◆ Work task ◆
Everything in the listing below has to be repeated exactly, except the pictures.

□ □ □

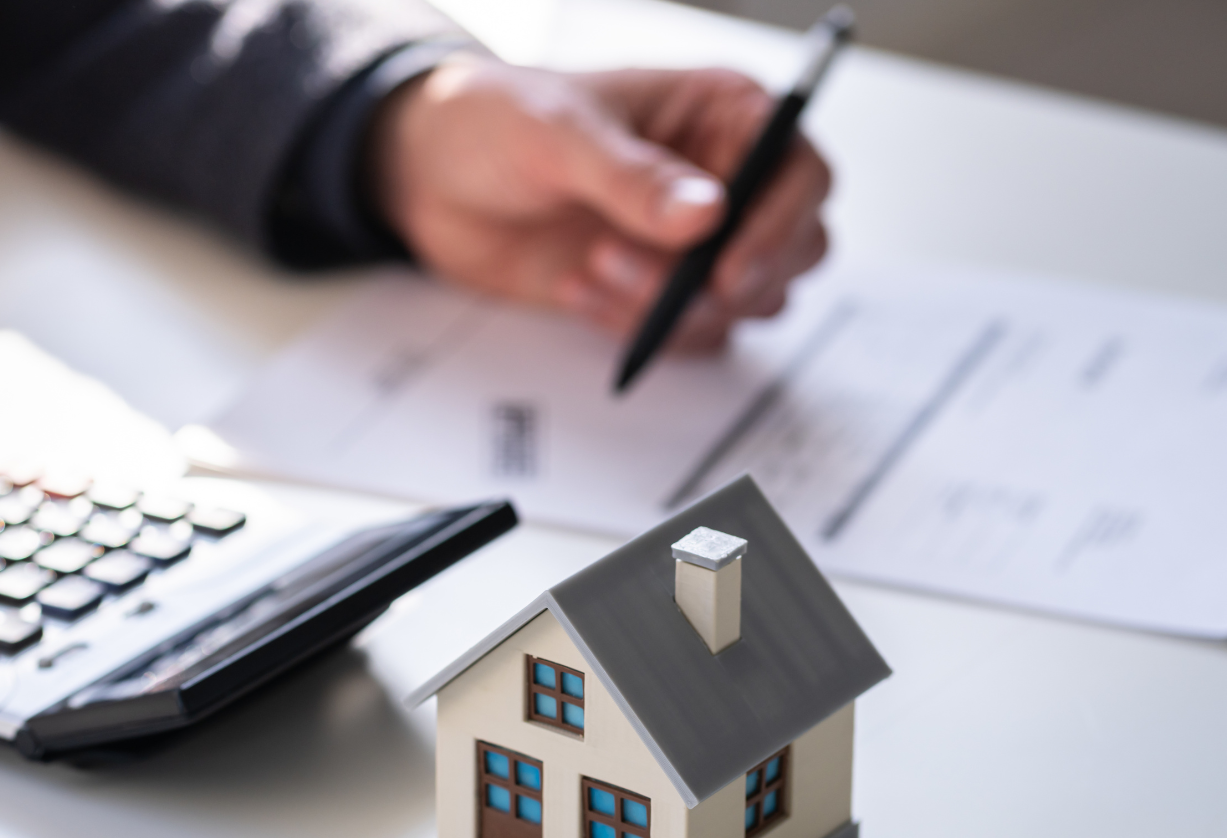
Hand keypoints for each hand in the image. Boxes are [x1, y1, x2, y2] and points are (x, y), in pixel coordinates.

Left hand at [369, 55, 831, 347]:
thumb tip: (705, 215)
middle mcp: (721, 179)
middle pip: (794, 248)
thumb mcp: (558, 134)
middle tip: (675, 285)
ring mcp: (691, 243)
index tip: (730, 266)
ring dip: (672, 305)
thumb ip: (632, 178)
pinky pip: (686, 335)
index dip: (781, 223)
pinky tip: (579, 288)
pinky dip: (638, 328)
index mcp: (718, 114)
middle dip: (734, 279)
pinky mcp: (655, 290)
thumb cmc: (494, 121)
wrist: (428, 177)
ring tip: (594, 264)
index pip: (798, 170)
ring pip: (742, 303)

□ □ □

◆ Solution to the problem ◆
Hand keypoints for each hand in the image. Boxes are [x1, y1, x2, y2] and points are (x, y), in pixel coordinates.

Left hand at [369, 55, 831, 347]:
thumb tip: (705, 215)
middle mcp: (721, 179)
middle pip: (794, 248)
thumb mcp: (558, 134)
middle tip: (675, 285)
ring mcp: (691, 243)
index tip: (730, 266)
ring dip: (672, 305)
thumb ip: (632, 178)
pinky pip: (686, 335)
index dip: (781, 223)
pinky tip: (579, 288)
pinky dip: (638, 328)
index mcp: (718, 114)
middle dip: (734, 279)
pinky mcp: (655, 290)
thumb cmc: (494, 121)
wrist: (428, 177)
ring tip: (594, 264)
index pip: (798, 170)
ring pip: (742, 303)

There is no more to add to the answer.